After the interview, Akers sent an email to the B.A.R. saying, "I think I just need to work more closely with our accountant to see if we can get [the indirect expense amount] down ... . And there is no way we spend 33 percent of our money on indirect" costs.

Asian and Pacific Islander Wellness Center has also seen problems in recent years.

Asian and Pacific Islander Wellness Center Executive Director Lance Toma (Photo: Jane Philomen Cleland)

In January 2010, the agency ceased its operations in Oakland and Daly City. At the time, Executive Director Lance Toma cited decreases in funding and said the decisions were related to ensuring "that we can continue our services in San Francisco."

In a recent interview, Toma said, "I think we're doing well, considering the challenges both in San Francisco and at the national level. I think we're also doing some really bold and innovative things." Earlier this year, the agency opened a free medical clinic.

Toma said the nonprofit's board and staff have focused on development, with "a very intentional outreach to individual donors" and developing their annual major donor campaign.

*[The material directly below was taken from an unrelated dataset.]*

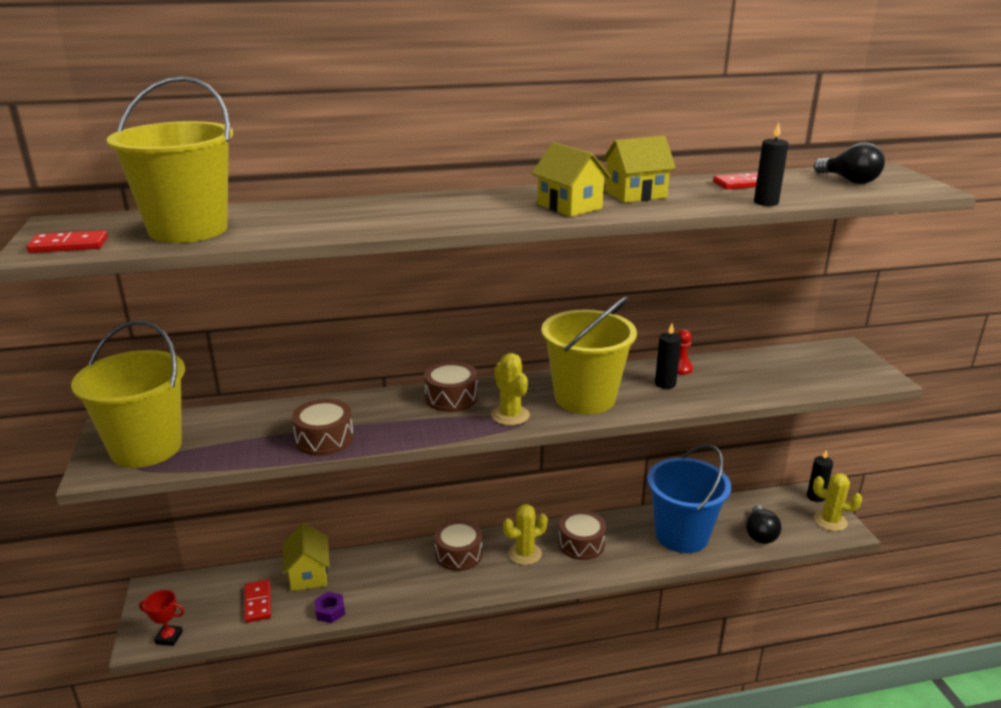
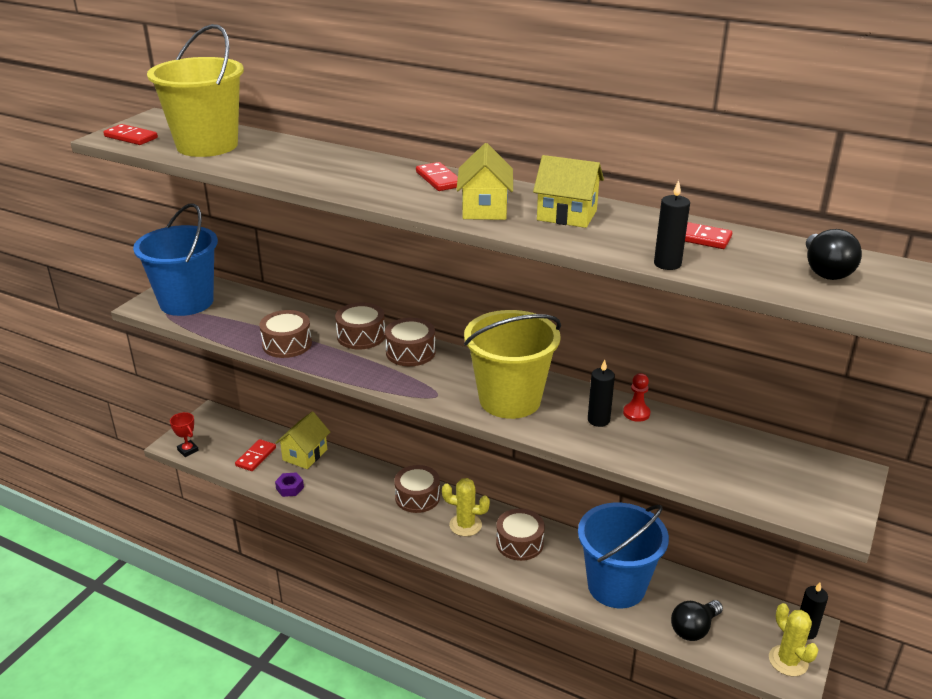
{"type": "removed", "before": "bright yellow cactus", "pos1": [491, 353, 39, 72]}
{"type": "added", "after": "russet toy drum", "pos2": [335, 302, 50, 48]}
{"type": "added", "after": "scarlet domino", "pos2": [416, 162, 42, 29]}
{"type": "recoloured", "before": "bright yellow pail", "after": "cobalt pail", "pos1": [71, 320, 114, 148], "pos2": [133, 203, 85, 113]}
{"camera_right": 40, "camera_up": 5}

That's "really resulted in consistent and increased giving over time, even despite the rough economy," he said.

Mark Agtane, 44, who's living with HIV, is an API Wellness Center client. He's also on the consumer advocacy board.

He said he thinks about the nonprofit's finances "a lot" and he worries about cuts. However, he said he has to give the people running the agency a chance "to prove they're capable" of doing their work, especially the board of directors.

Toma said, for now, the main cut it appeared his agency would need to make is related to Asian and Pacific Islander/gay and bi men programming. That's due to a lack of funding he expects from the city.

Troy Brunet, the incoming president of the Castro Lions and a fundraiser for local groups, believes fundraising is rebounding this year.

"It is getting better to raise money," said Brunet, a Tenderloin Health board member for the past five years. "People are getting aware again of community needs and are not solely focused on their own personal expenses. That is a real good thing."

Matthew S. Bajko contributed to this report.